──────── Records for this task ────────

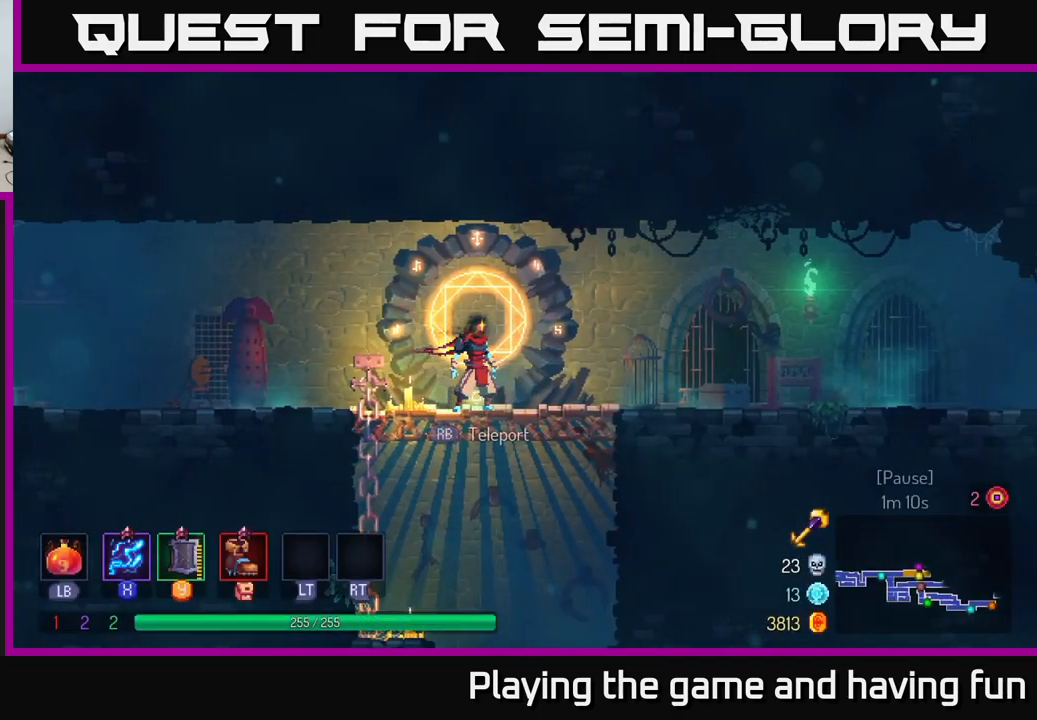
{"buttons": [], "left_stick": "right", "right_stick": "center", "events": []}
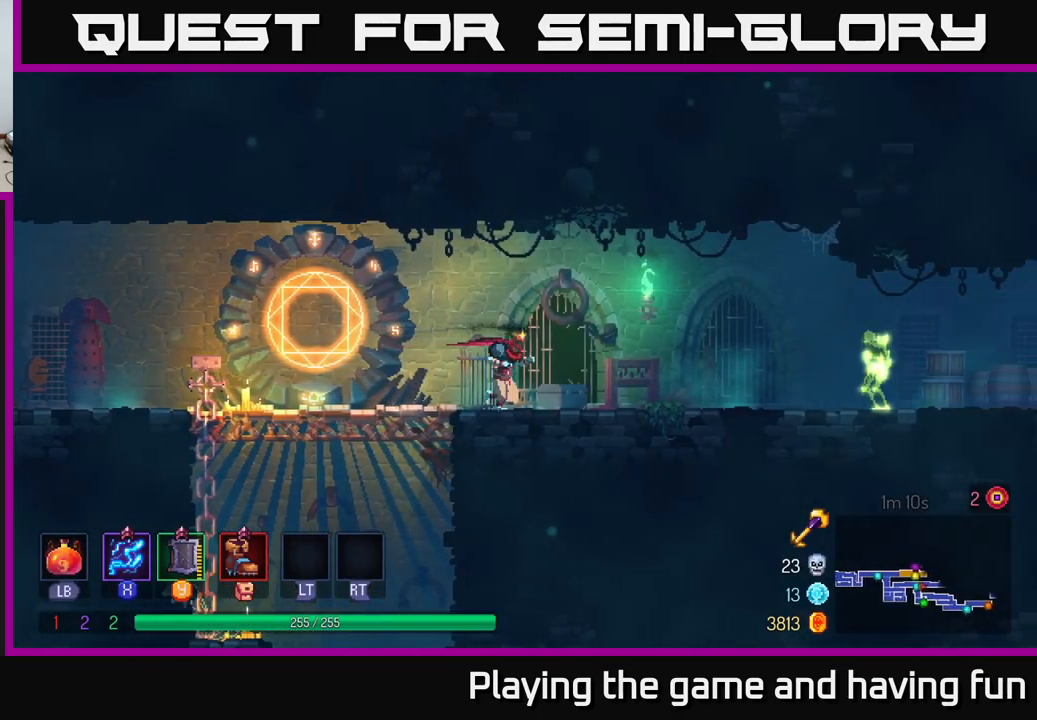
{"buttons": [], "left_stick": "center", "right_stick": "center", "events": [[300, "left_stick", "center"]]}
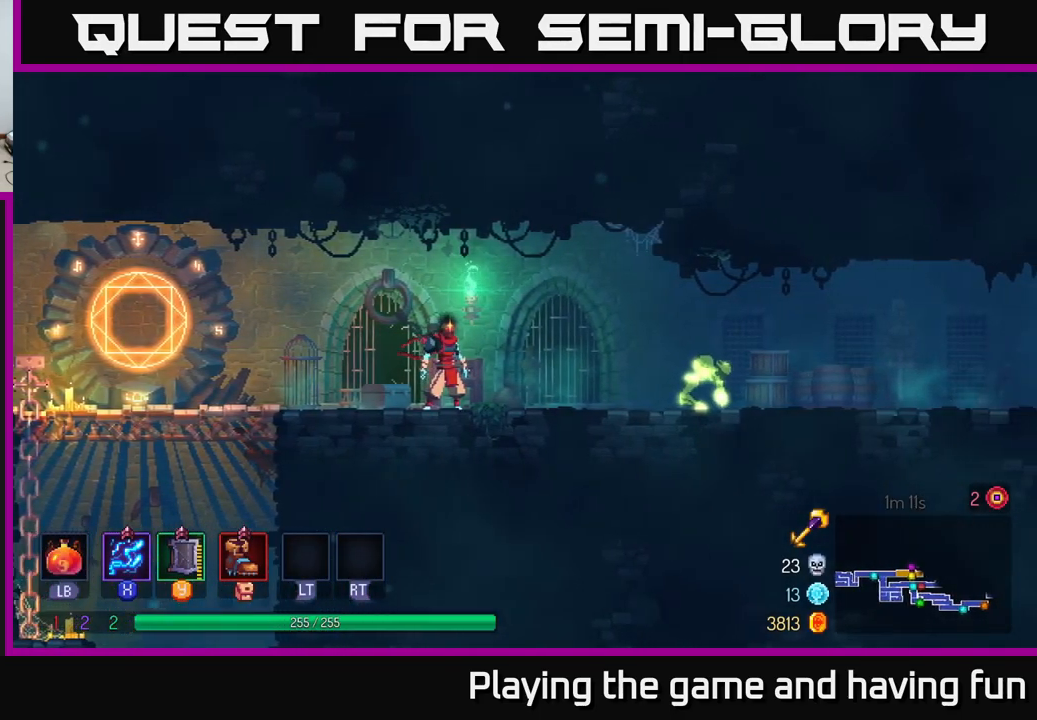
{"buttons": [], "left_stick": "center", "right_stick": "center", "events": [[67, "left_stick", "left"], [284, "left_stick", "right"], [467, "left_stick", "center"]]}
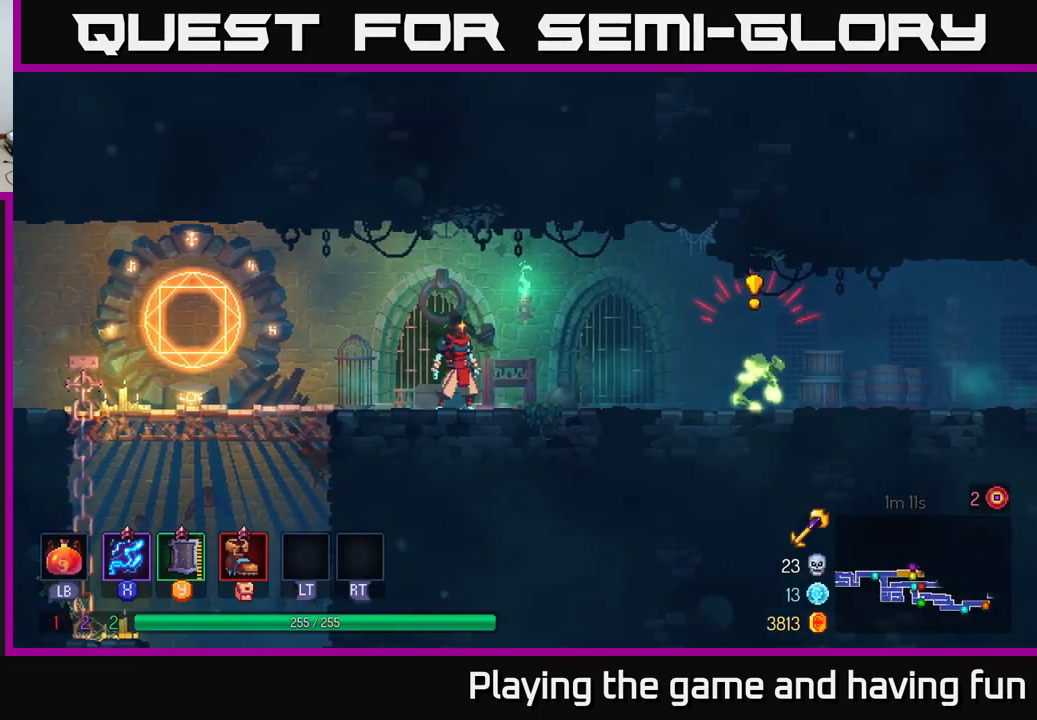
{"buttons": [], "left_stick": "center", "right_stick": "center", "events": [[367, "Y", "down"], [467, "Y", "up"]]}
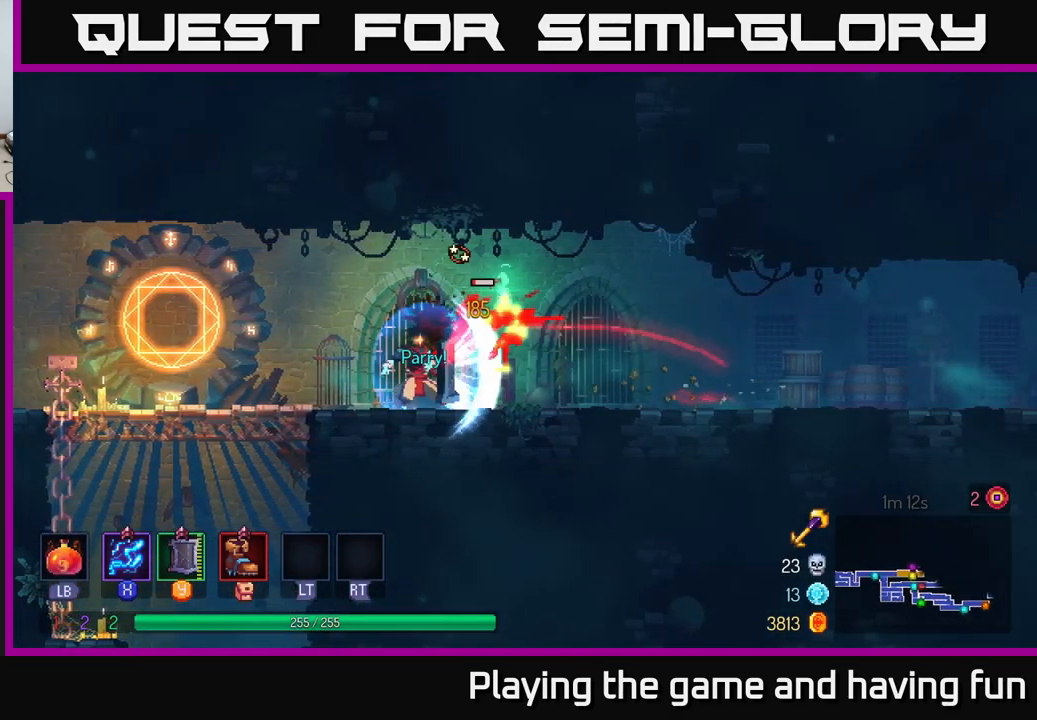
{"buttons": ["X"], "left_stick": "center", "right_stick": "center", "events": [[117, "X", "down"]]}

────────

__What is required__.
Search the listing for the word "down", and copy every line in which it is found.

__Result__.
{"buttons": [], "left_stick": "center", "right_stick": "center", "events": [[367, "Y", "down"], [467, "Y", "up"]]}
{"buttons": ["X"], "left_stick": "center", "right_stick": "center", "events": [[117, "X", "down"]]}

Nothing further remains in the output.